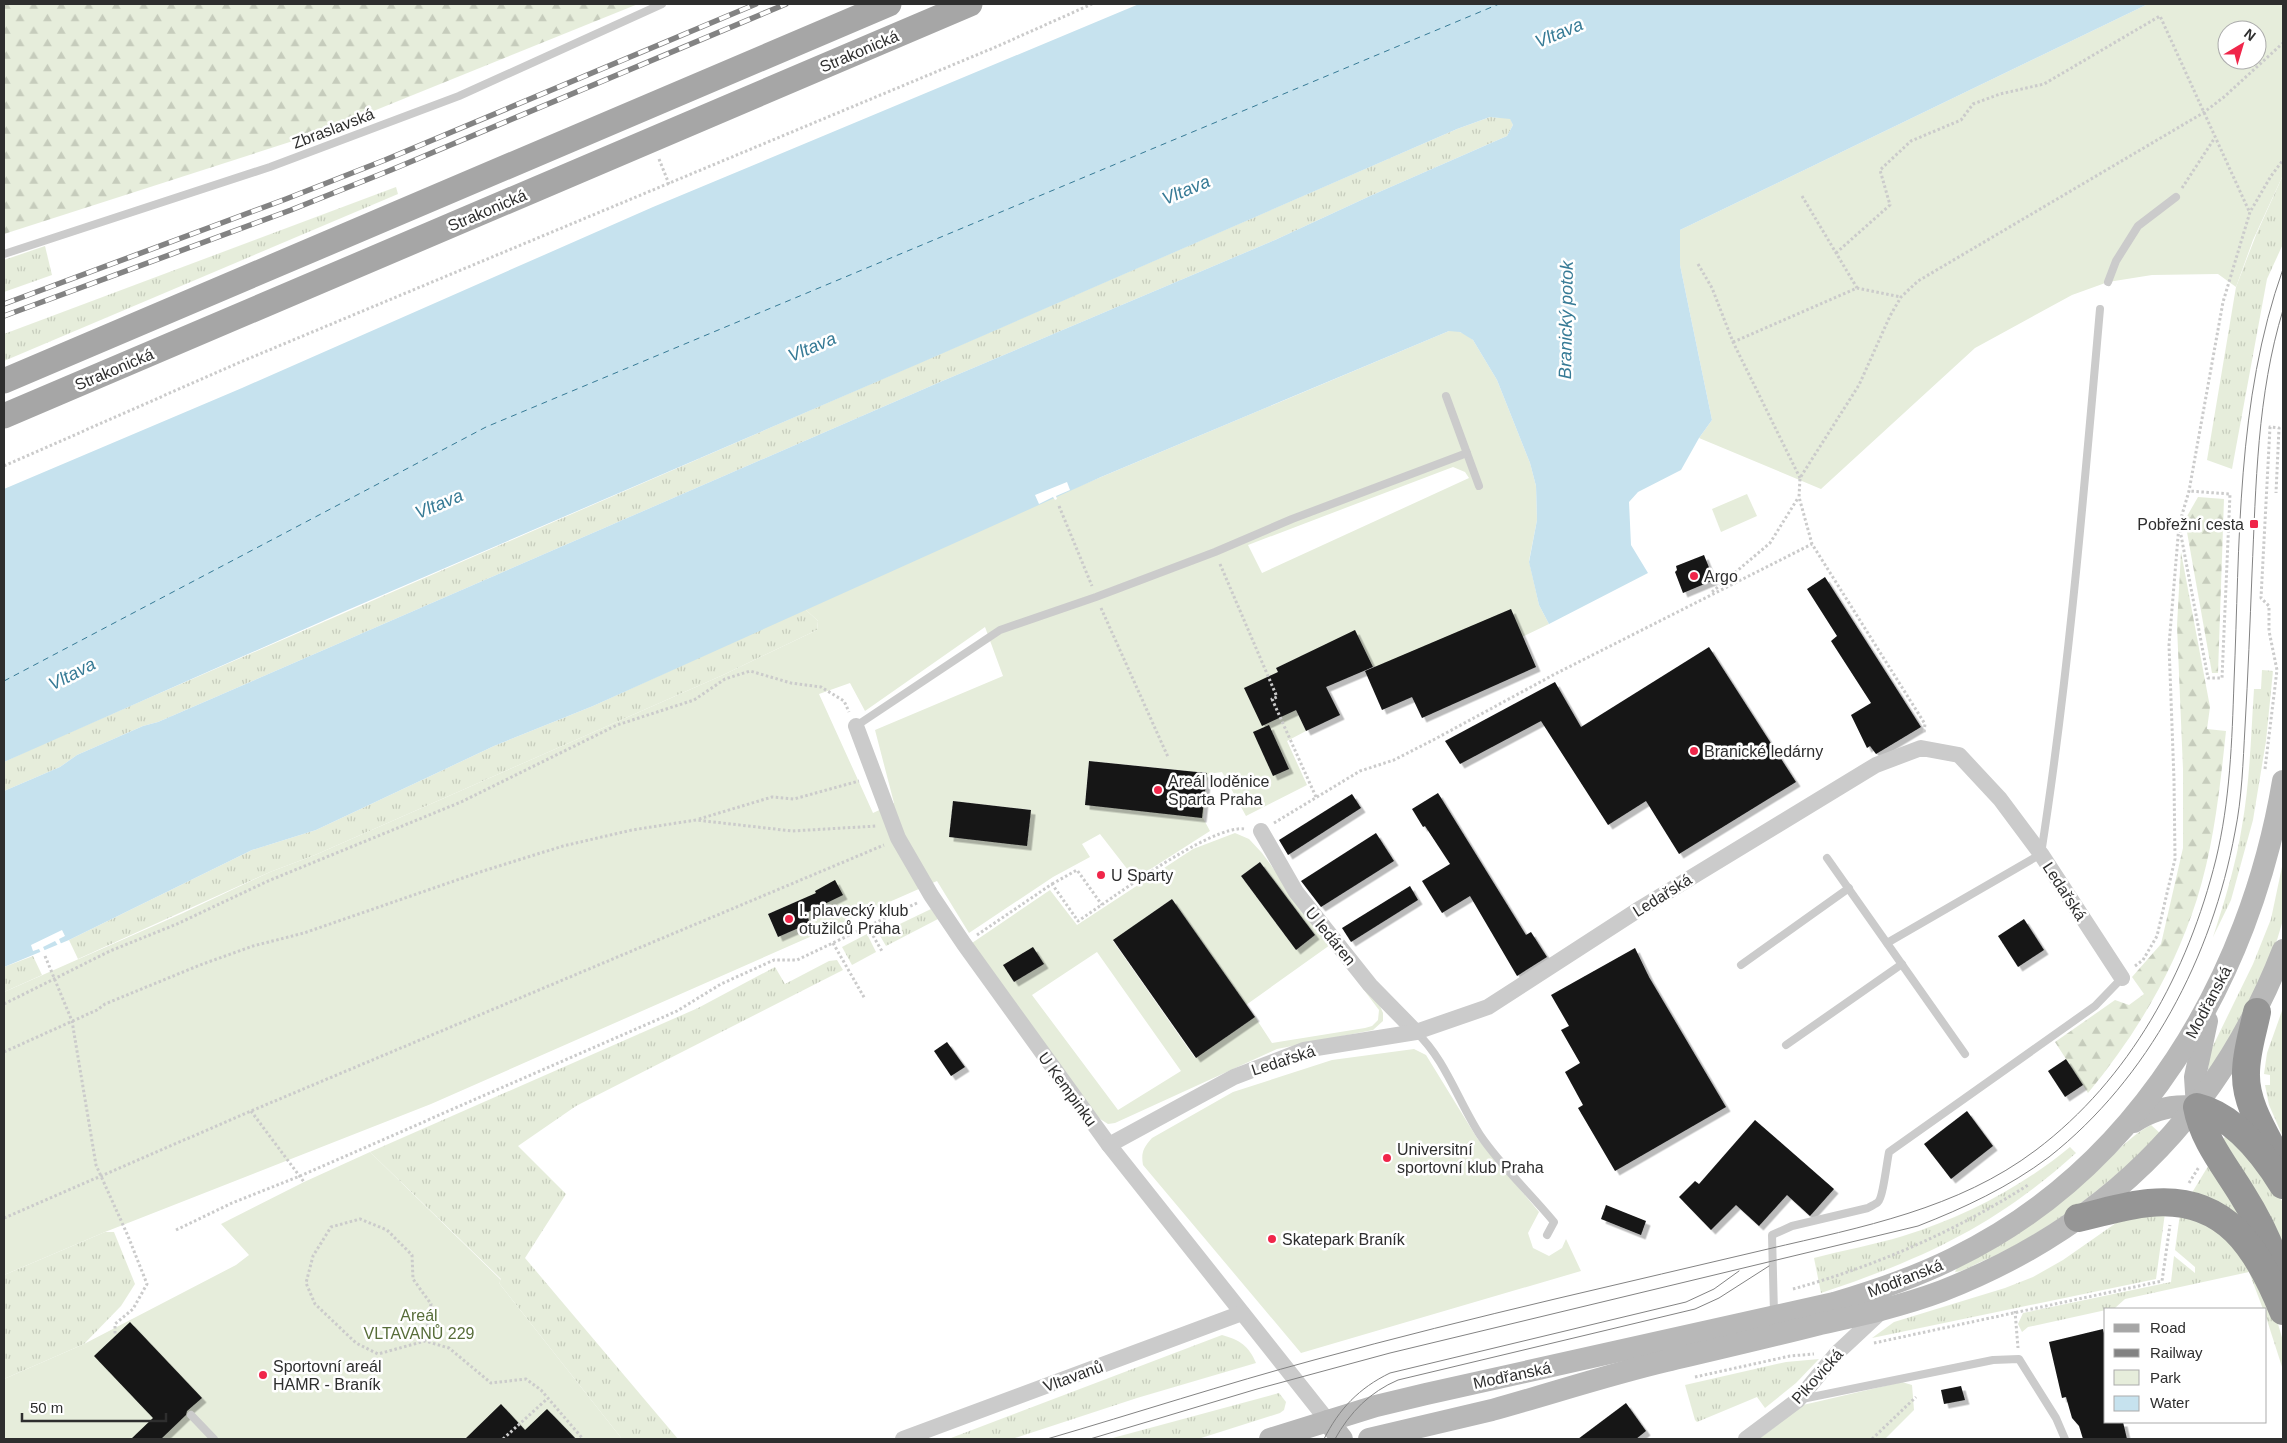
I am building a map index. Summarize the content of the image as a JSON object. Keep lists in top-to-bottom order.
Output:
{
  "streets": {
    "main road": ["Strakonická", "Modřanská"],
    "street": [
      "Ledařská",
      "U ledáren",
      "U Kempinku",
      "Vltavanů",
      "Pikovická"
    ],
    "lane": ["Zbraslavská"]
  },
  "crossings": [
    ["Ledařská", "U ledáren"],
    ["Ledařská", "U Kempinku"],
    ["Modřanská", "U Kempinku"],
    ["Modřanská", "Pikovická"],
    ["U Kempinku", "Vltavanů"]
  ],
  "water": ["Vltava", "Branický potok"],
  "parks": ["Areál VLTAVANŮ 229"],
  "places": {
    "transit": ["Pobřežní cesta"],
    "other": [
      "Argo",
      "Branické ledárny",
      "Areál loděnice Sparta Praha",
      "U Sparty",
      "I. plavecký klub otužilců Praha",
      "Universitní sportovní klub Praha",
      "Skatepark Braník",
      "Sportovní areál HAMR - Braník"
    ]
  },
  "legend": [
    "Road",
    "Railway",
    "Park",
    "Water"
  ],
  "scale_bar": "50 m",
  "north": "top right"
}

────────────────────────────────────────

Every line of the material that holds "Braník" should be copied out as the answer.

● **Answer space**
      "Skatepark Braník",
      "Sportovní areál HAMR - Braník"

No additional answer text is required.